January 12, 2007 > Opinion > Men suffer false rape accusations on campus

Column

Men suffer false rape accusations on campus

One of the greatest legal rights that we have under the U.S. Constitution is the presumption of innocence in the event that we are accused of committing a crime. The Fifth, Sixth and Fourteenth Amendments provide us with due process, a speedy and public trial and equal protection under U.S. laws.Then why has the climate surrounding rape accusations in this country taken such a disturbing turn towards a presumption of guilt, particularly the guilt of accused men?

The Rice Wellness Center has a Web site with invaluable information regarding rape and sexual assault, both on college campuses and outside the hedges. While the ubiquitous one-in-four rape statistic has always been grossly unreliable at worst and suspect at best, the point of fact remains that rape can happen to anyone. I do not dispute the reality of rape. To do such a thing would be careless and insensitive, especially in Rice’s environment of glorifying binge drinking and blitzed hookups — a sure-fire way to raise the probability of sexual assault.
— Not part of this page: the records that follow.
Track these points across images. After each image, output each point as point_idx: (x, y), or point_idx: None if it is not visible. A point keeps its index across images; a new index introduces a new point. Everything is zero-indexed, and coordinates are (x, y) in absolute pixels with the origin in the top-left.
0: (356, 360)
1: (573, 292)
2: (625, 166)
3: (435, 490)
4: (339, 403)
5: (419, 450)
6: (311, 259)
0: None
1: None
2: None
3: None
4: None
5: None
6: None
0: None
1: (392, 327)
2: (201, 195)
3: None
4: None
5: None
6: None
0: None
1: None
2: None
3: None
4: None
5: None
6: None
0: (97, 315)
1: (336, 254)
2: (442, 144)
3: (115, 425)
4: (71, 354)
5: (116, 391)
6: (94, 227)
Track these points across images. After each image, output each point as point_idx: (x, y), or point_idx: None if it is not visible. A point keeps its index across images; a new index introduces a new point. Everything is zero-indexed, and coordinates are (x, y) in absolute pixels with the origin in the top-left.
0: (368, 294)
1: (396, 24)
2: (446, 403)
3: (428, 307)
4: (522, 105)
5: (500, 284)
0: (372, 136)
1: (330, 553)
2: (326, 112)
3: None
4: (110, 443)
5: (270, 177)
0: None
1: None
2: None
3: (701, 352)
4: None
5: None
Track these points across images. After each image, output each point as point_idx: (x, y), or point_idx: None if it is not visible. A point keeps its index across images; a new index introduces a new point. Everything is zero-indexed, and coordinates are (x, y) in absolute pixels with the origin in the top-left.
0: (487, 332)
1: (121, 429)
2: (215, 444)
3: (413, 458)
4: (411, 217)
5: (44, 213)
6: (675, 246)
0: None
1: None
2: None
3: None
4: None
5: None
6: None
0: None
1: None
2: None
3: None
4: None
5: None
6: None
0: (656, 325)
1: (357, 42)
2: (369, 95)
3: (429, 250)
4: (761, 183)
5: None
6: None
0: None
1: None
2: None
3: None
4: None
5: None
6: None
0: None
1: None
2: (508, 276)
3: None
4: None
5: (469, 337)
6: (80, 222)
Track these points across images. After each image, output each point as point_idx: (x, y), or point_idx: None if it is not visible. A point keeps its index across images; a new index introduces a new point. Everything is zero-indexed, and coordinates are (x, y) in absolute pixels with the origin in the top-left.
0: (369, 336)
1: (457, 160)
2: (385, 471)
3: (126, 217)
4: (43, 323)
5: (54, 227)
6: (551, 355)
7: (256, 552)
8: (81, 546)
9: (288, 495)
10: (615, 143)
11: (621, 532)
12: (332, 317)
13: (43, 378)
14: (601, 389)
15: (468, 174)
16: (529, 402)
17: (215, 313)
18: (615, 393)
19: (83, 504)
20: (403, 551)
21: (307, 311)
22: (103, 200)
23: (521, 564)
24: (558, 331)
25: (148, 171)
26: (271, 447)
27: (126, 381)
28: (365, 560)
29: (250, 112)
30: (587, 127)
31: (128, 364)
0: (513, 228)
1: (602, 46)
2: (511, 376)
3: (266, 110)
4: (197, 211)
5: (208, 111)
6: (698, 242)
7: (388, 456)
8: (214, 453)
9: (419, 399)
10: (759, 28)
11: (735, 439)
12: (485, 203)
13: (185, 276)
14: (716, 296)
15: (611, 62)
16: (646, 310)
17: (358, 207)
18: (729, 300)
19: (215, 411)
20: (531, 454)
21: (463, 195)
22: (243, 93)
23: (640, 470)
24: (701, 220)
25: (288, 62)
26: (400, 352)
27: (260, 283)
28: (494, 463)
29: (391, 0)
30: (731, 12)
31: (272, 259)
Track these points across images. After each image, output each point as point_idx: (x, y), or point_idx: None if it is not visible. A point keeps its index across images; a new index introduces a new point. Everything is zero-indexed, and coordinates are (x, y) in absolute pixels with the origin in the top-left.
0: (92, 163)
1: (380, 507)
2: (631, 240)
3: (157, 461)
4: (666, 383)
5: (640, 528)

Indeed, just this past October, Rice University Police Department Lieutenant Dianna Marshall stated at a sexual violence forum that about two or three sexual assaults were reported to RUPD last year.

But, with the undeniable reality of Rice’s celebratory mindset towards intoxicated sexual encounters, two or three seems like a gross underestimation of how many assaults may have occurred.

I believe that everyone should educate themselves beyond the “No means no” rhetoric of rape talk and instead focus on the actions that actually constitute sexual assault — especially on Rice’s wet campus. I do not take issue with groups like Students Organized Against Rape, which does a great service with its education programs. What I do take issue with is the way so-called feminist jurisprudence injects itself into the national and collegiate dialogue about rape and sexual assault. Women who make sexual assault claims against men are no longer treated like plaintiffs in a courtroom subject to the burden of proof. Instead, it seems as if rape claims are granted instant evidentiary value and justification. As a consequence, the women who make such claims — a number of which are undoubtedly bogus — are approached by public perception as demigods and victims, while their alleged attackers are presumed guilty until proven innocent.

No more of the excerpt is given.